Mom runs into ER and yells HELP! My child isn’t responding to me

Blood sugar IS the 6th vital sign

Part of our pediatric assessment as initial responders includes blood glucose. This falls under the disability portion of the primary assessment and can be easily obtained via bedside instrumentation. Failure to recognize and treat hypoglycemia in the infant/child may lead to irreversible neurological damage (Felter, R., 2010).

How do you know when it's present?

Hypoglycemia is recognized when an infant or child has a serum glucose <50mg/dl with neuroglycopenic symptoms, or <40mg/dl without neuroglycopenic symptoms (Hoe. F.M., 2008). To convert this to the metric that we use in Canada, you must divide by 18. So, for the 2 year old that comes in with decreased LOC and tachypnea, he/she would be diagnosed as hypoglycemic if the serum glucose was less than 2.2mmol/L.

Managing it quickly is key to achieving successful patient outcomes

If the patient does not have an IV in place or they can’t tolerate oral ingestion of glucose, then IV access must be accomplished. Remember, both PALS (Pediatric Advanced Life Saving) and ATLS (Advanced Trauma Life Support) recommend IO access if IV access cannot be attained after 3 attempts or 90s, whichever is sooner (Mackway-Jones, 2001). Site selection will depend on what’s the most readily accessible and includes the antecubital, external jugular and saphenous veins. Ideally, you want to have two working PIV’s (Peripheral Intravenous) access.

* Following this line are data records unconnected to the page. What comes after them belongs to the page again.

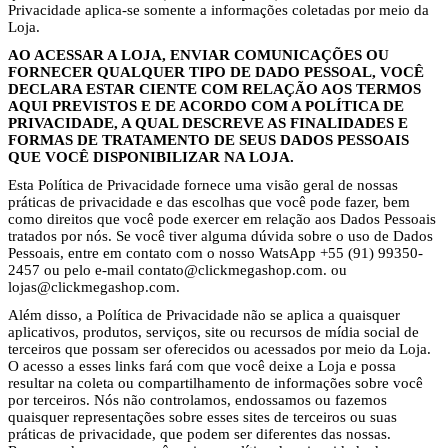
Privacidade aplica-se somente a informações coletadas por meio da
Loja.
AO ACESSAR A LOJA, ENVIAR COMUNICAÇÕES OU
FORNECER QUALQUER TIPO DE DADO PESSOAL, VOCÊ
DECLARA ESTAR CIENTE COM RELAÇÃO AOS TERMOS
AQUI PREVISTOS E DE ACORDO COM A POLÍTICA DE
PRIVACIDADE, A QUAL DESCREVE AS FINALIDADES E
FORMAS DE TRATAMENTO DE SEUS DADOS PESSOAIS
QUE VOCÊ DISPONIBILIZAR NA LOJA.
Esta Política de Privacidade fornece uma visão geral de nossas
práticas de privacidade e das escolhas que você pode fazer, bem
como direitos que você pode exercer em relação aos Dados Pessoais
tratados por nós. Se você tiver alguma dúvida sobre o uso de Dados
Pessoais, entre em contato com o nosso WatsApp +55 (91) 99350-
2457 ou pelo e-mail contato@clickmegashop.com. ou
lojas@clickmegashop.com.
Além disso, a Política de Privacidade não se aplica a quaisquer
aplicativos, produtos, serviços, site ou recursos de mídia social de
terceiros que possam ser oferecidos ou acessados por meio da Loja.
O acesso a esses links fará com que você deixe a Loja e possa
resultar na coleta ou compartilhamento de informações sobre você
por terceiros. Nós não controlamos, endossamos ou fazemos
quaisquer representações sobre esses sites de terceiros ou suas
práticas de privacidade, que podem ser diferentes das nossas.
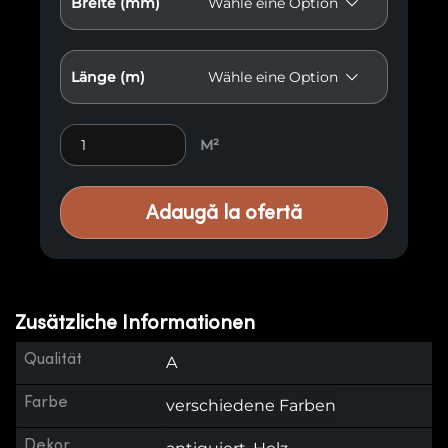
Breite (mm)
Länge (m)
Antikisierte Holzvertäfelung E34 quantity
M²
Adaugă la ofertă
Zusätzliche Informationen
Qualität
A
Farbe
verschiedene Farben
Dekor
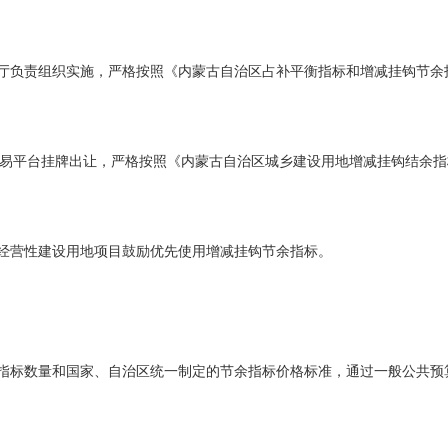
厅负责组织实施，严格按照《内蒙古自治区占补平衡指标和增减挂钩节余
易平台挂牌出让，严格按照《内蒙古自治区城乡建设用地增减挂钩结余指
经营性建设用地项目鼓励优先使用增减挂钩节余指标。
指标数量和国家、自治区统一制定的节余指标价格标准，通过一般公共预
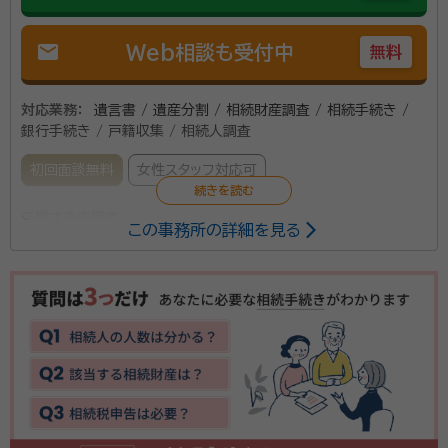
mail
Web相談も受付中
無料
対応業務：
遺言書 / 遺産分割 / 相続財産調査 / 相続手続き /
銀行手続き / 戸籍収集 / 相続人調査
初回面談無料
女性スタッフ対応可
所属する専門家：
この事務所の詳細を見る
村山 愛（むらやま あい）
入国管理局申請取次行政書士 ２級ファイナ
ンシャルプランニング技能士 宅地建物取引士 管理業務主任者 貸金業務
取扱主任者 測量士補 危険物取扱者（乙種４類）
事務所口コミ（抜粋）：
account_circle
満足度 5.0
ご利用時期：2025/6
面談の感想
費用は何処もあまり変わらないだろうと思い、人柄で決めた感じです。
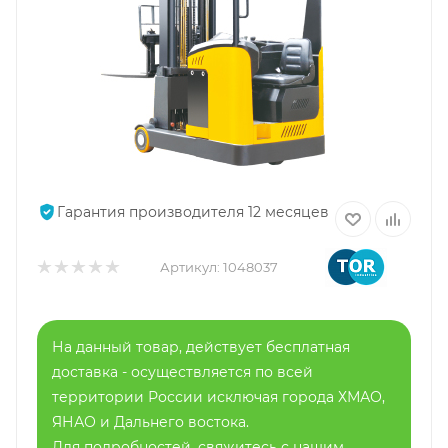
Гарантия производителя 12 месяцев
Артикул:
1048037
На данный товар, действует бесплатная
доставка - осуществляется по всей
территории России исключая города ХМАО,
ЯНАО и Дальнего востока.
Для подробностей, свяжитесь с нашим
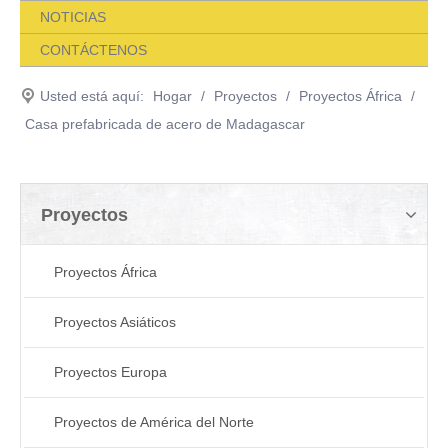
NOTICIAS
CONTÁCTENOS
Usted está aquí:
Hogar
/
Proyectos
/
Proyectos África
/
Casa prefabricada de acero de Madagascar
Proyectos
Proyectos África
Proyectos Asiáticos
Proyectos Europa
Proyectos de América del Norte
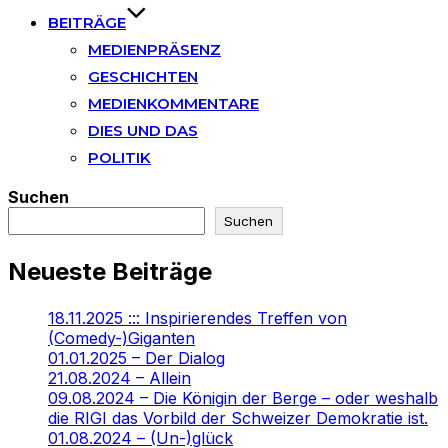
BEITRÄGE
MEDIENPRÄSENZ
GESCHICHTEN
MEDIENKOMMENTARE
DIES UND DAS
POLITIK
Suchen
Suchen
Neueste Beiträge
18.11.2025 ::: Inspirierendes Treffen von
(Comedy-)Giganten
01.01.2025 – Der Dialog
21.08.2024 – Allein
09.08.2024 – Die Königin der Berge – oder weshalb
die RIGI das Vorbild der Schweizer Demokratie ist.
01.08.2024 – (Un-)glück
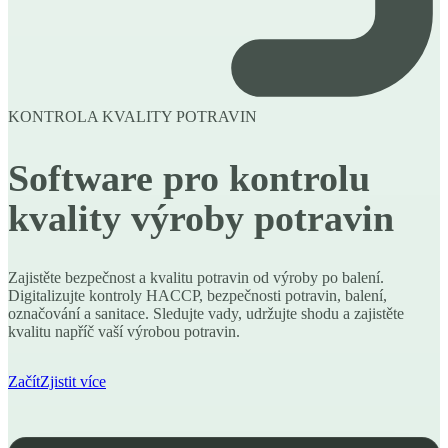
KONTROLA KVALITY POTRAVIN
Software pro kontrolu
kvality výroby potravin
Zajistěte bezpečnost a kvalitu potravin od výroby po balení.
Digitalizujte kontroly HACCP, bezpečnosti potravin, balení,
označování a sanitace. Sledujte vady, udržujte shodu a zajistěte
kvalitu napříč vaší výrobou potravin.
Začít
Zjistit více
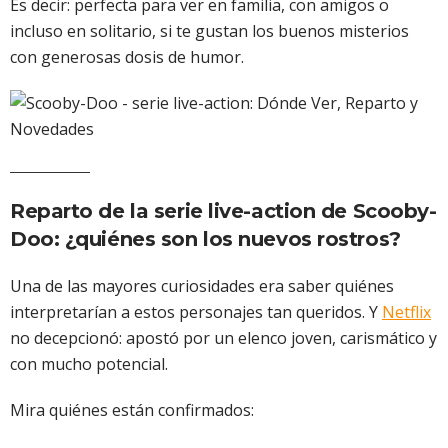
Es decir: perfecta para ver en familia, con amigos o
incluso en solitario, si te gustan los buenos misterios
con generosas dosis de humor.
Reparto de la serie live-action de Scooby-
Doo: ¿quiénes son los nuevos rostros?
Una de las mayores curiosidades era saber quiénes
interpretarían a estos personajes tan queridos. Y
Netflix
no decepcionó: apostó por un elenco joven, carismático y
con mucho potencial.
Mira quiénes están confirmados:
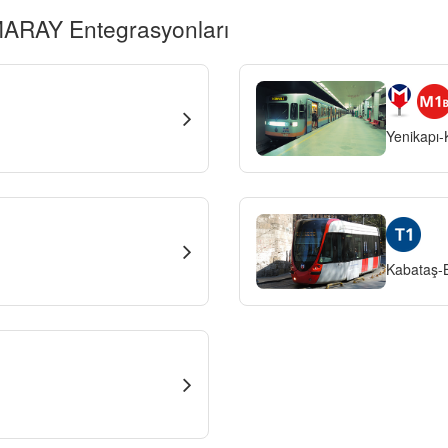
ARAY Entegrasyonları
Yenikapı-K
Kabataş-B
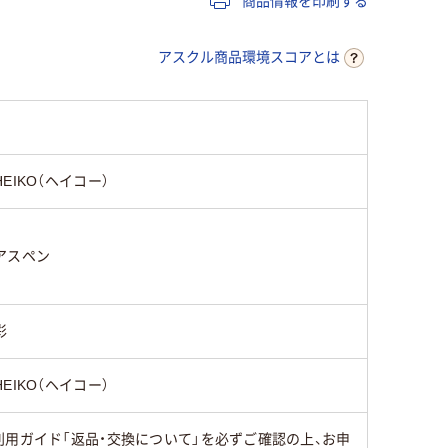
商品情報を印刷する
アスクル商品環境スコアとは
HEIKO（ヘイコー）
アスペン
彩
HEIKO（ヘイコー）
用ガイド「返品・交換について」を必ずご確認の上、お申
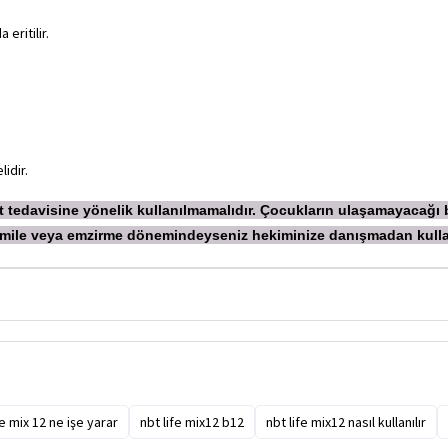
eritilir.
idir.
ekt tedavisine yönelik kullanılmamalıdır. Çocukların ulaşamayacağı
 Hamile veya emzirme dönemindeyseniz hekiminize danışmadan
kull
fe mix 12 ne işe yarar
nbt life mix12 b12
nbt life mix12 nasıl kullanılır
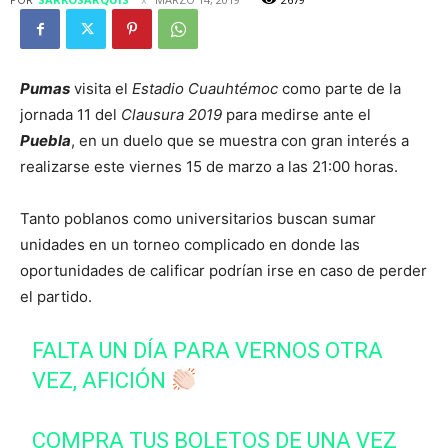
Pumas
visita el
Estadio Cuauhtémoc
como parte de la
jornada 11 del
Clausura 2019
para medirse ante el
Puebla
, en un duelo que se muestra con gran interés a
realizarse este viernes 15 de marzo a las 21:00 horas.
Tanto poblanos como universitarios buscan sumar
unidades en un torneo complicado en donde las
oportunidades de calificar podrían irse en caso de perder
el partido.
FALTA UN DÍA PARA VERNOS OTRA
VEZ, AFICIÓN
COMPRA TUS BOLETOS DE UNA VEZ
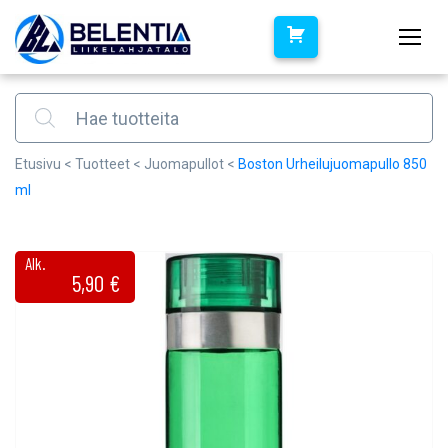
Products search
Etusivu
<
Tuotteet
<
Juomapullot
<
Boston Urheilujuomapullo 850
ml
Alk.
5,90
€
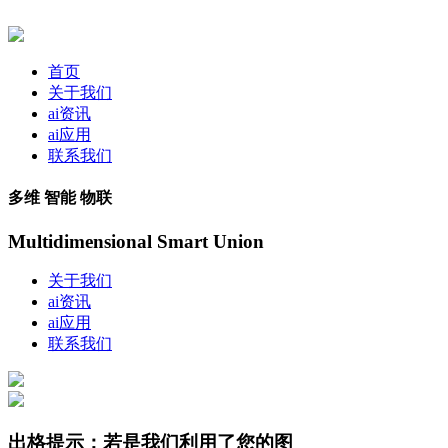
首页
关于我们
ai资讯
ai应用
联系我们
多维 智能 物联
Multidimensional Smart Union
关于我们
ai资讯
ai应用
联系我们
出格提示：若是我们利用了您的图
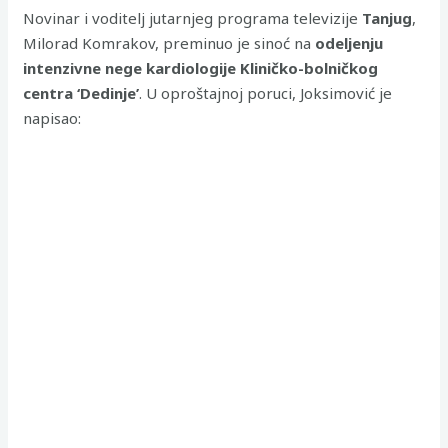
Novinar i voditelj jutarnjeg programa televizije
Tanjug
,
Milorad Komrakov, preminuo je sinoć na
odeljenju
intenzivne nege kardiologije Kliničko-bolničkog
centra ‘Dedinje’
. U oproštajnoj poruci, Joksimović je
napisao:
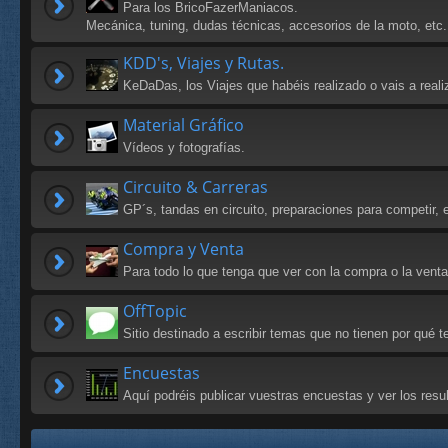
Para los BricoFazerManiacos.
Mecánica, tuning, dudas técnicas, accesorios de la moto, etc.
KDD's, Viajes y Rutas.
KeDaDas, los Viajes que habéis realizado o vais a reali
Material Gráfico
Vídeos y fotografías.
Circuito & Carreras
GP´s, tandas en circuito, preparaciones para competir, e
Compra y Venta
Para todo lo que tenga que ver con la compra o la vent
OffTopic
Sitio destinado a escribir temas que no tienen por qué
Encuestas
Aquí podréis publicar vuestras encuestas y ver los res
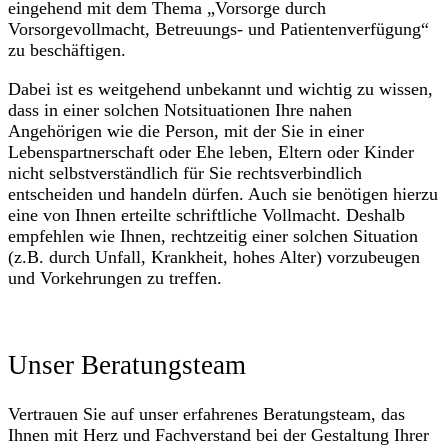
eingehend mit dem Thema „Vorsorge durch
Vorsorgevollmacht, Betreuungs- und Patientenverfügung“
zu beschäftigen.
Dabei ist es weitgehend unbekannt und wichtig zu wissen,
dass in einer solchen Notsituationen Ihre nahen
Angehörigen wie die Person, mit der Sie in einer
Lebenspartnerschaft oder Ehe leben, Eltern oder Kinder
nicht selbstverständlich für Sie rechtsverbindlich
entscheiden und handeln dürfen. Auch sie benötigen hierzu
eine von Ihnen erteilte schriftliche Vollmacht. Deshalb
empfehlen wie Ihnen, rechtzeitig einer solchen Situation
(z.B. durch Unfall, Krankheit, hohes Alter) vorzubeugen
und Vorkehrungen zu treffen.
Unser Beratungsteam
Vertrauen Sie auf unser erfahrenes Beratungsteam, das
Ihnen mit Herz und Fachverstand bei der Gestaltung Ihrer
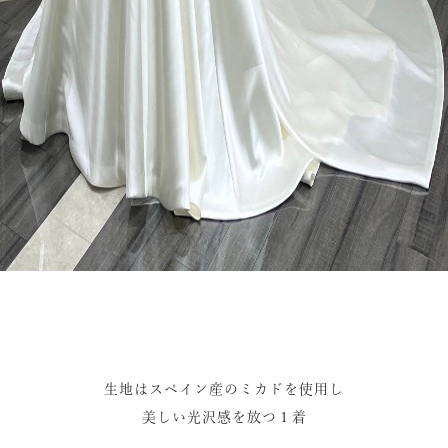
生地はスペイン産のミカドを使用し
美しい光沢感を放つ１着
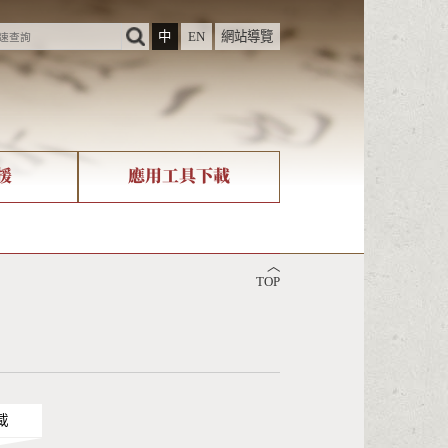
中
EN
網站導覽
援
應用工具下載
際字碼相關組織
筆畫查詢
︿
nicode查詢
TOP
載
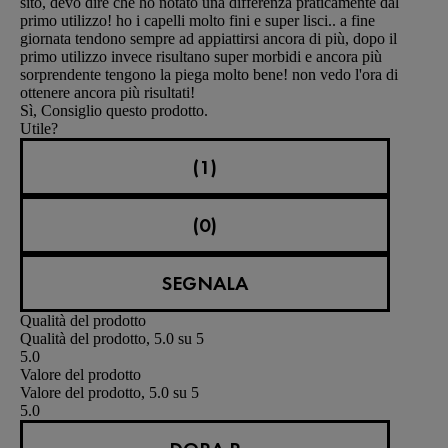
sito, devo dire che ho notato una differenza praticamente dal
primo utilizzo! ho i capelli molto fini e super lisci.. a fine
giornata tendono sempre ad appiattirsi ancora di più, dopo il
primo utilizzo invece risultano super morbidi e ancora più
sorprendente tengono la piega molto bene! non vedo l'ora di
ottenere ancora più risultati!
Sì, Consiglio questo prodotto.
Utile?
(1)
(0)
SEGNALA
Qualità del prodotto
Qualità del prodotto, 5.0 su 5
5.0
Valore del prodotto
Valore del prodotto, 5.0 su 5
5.0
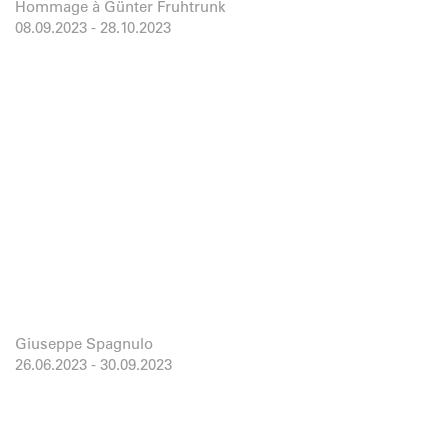
Hommage à Günter Fruhtrunk
08.09.2023
-
28.10.2023
Giuseppe Spagnulo
26.06.2023
-
30.09.2023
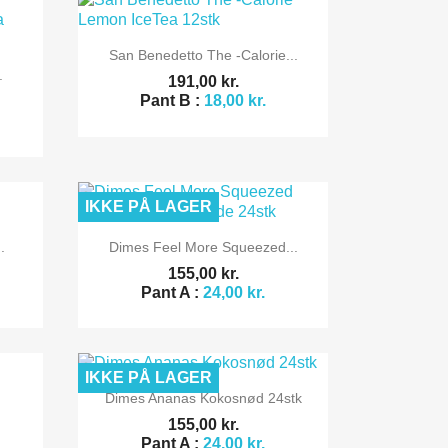

Vis her
San Benedetto The -Calorie...
.
191,00 kr.
Pant B :
18,00 kr.
IKKE PÅ LAGER

Vis her
.
Dimes Feel More Squeezed...
155,00 kr.
Pant A :
24,00 kr.
IKKE PÅ LAGER

Vis her
Dimes Ananas Kokosnød 24stk
155,00 kr.
Pant A :
24,00 kr.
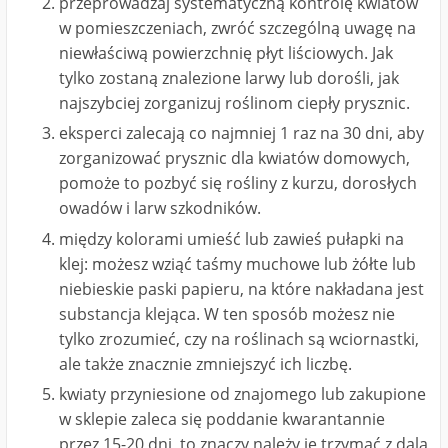
przeprowadzaj systematyczną kontrolę kwiatów
w pomieszczeniach, zwróć szczególną uwagę na
niewłaściwą powierzchnię płyt liściowych. Jak
tylko zostaną znalezione larwy lub dorośli, jak
najszybciej zorganizuj roślinom ciepły prysznic.
eksperci zalecają co najmniej 1 raz na 30 dni, aby
zorganizować prysznic dla kwiatów domowych,
pomoże to pozbyć się rośliny z kurzu, dorosłych
owadów i larw szkodników.
między kolorami umieść lub zawieś pułapki na
klej: możesz wziąć taśmy muchowe lub żółte lub
niebieskie paski papieru, na które nakładana jest
substancja klejąca. W ten sposób możesz nie
tylko zrozumieć, czy na roślinach są wciornastki,
ale także znacznie zmniejszyć ich liczbę.
kwiaty przyniesione od znajomego lub zakupione
w sklepie zaleca się poddanie kwarantannie
przez 15-20 dni, to znaczy należy je trzymać z dala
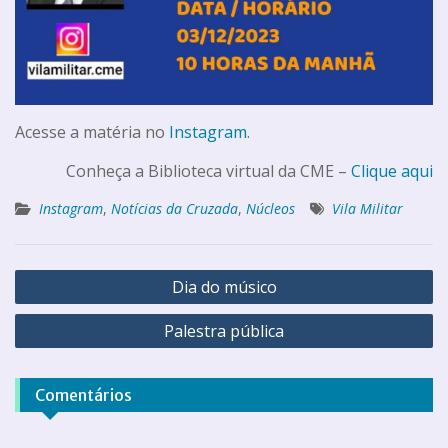
Acesse a matéria no
Instagram
.
Conheça a Biblioteca virtual da CME –
Clique aqui
Instagram
,
Notícias da Cruzada
,
Núcleos
Vila Militar
Dia do músico
Palestra pública
Comentários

Treatment involves a system for creating and delivering glucose concentratons

Fluid delivery systems for pediatric resuscitation and glucose delivery include: 18-22G IV catheter, 3-way stop-cock, IV tubing, 1L bag of N/S, 10cc syringe for bolus administration. Choosing the type of concentration of glucose given will be dependent on the size of your patient and catheter size. Generally, hypoglycemia is corrected by administering .5-1g/kg glucose. This equals 2-4ml/kg D25W or 5-10ml/kg D10W (Felter, R., 2010). In the child with a small gauge needle size, you can use D10W and its subsequent higher infusion volumes. High concentration dextrose solutions should be used with caution since infiltration can lead to significant tissue damage (Felter, R., 2010). We do not use D50W to treat hypoglycemia in the infant or pediatric patient.

Identifying hypoglycemia and managing it quickly is an easy way to prevent morbidity and mortality in the pediatric patient

Failure to identify and treat hypoglycemia in the infant and child patient is associated with potentially fatal neurological sequelae and increased morbidity/mortality. Identifying the hypoglycemic state is easily accomplished via bedside measurements and should be routinely taken when obtaining initial vital signs. Achieving quick IV access and reversing hypoglycemia is essential for improving survival. The two main concentrations used for treating this condition include D10 and D25. The former is preferred to the later as it is less likely to cause venous sclerosis and tissue destruction when misplaced interstitially. These concentrations can be easily formulated and delivered to the acutely ill infant and pediatric patient.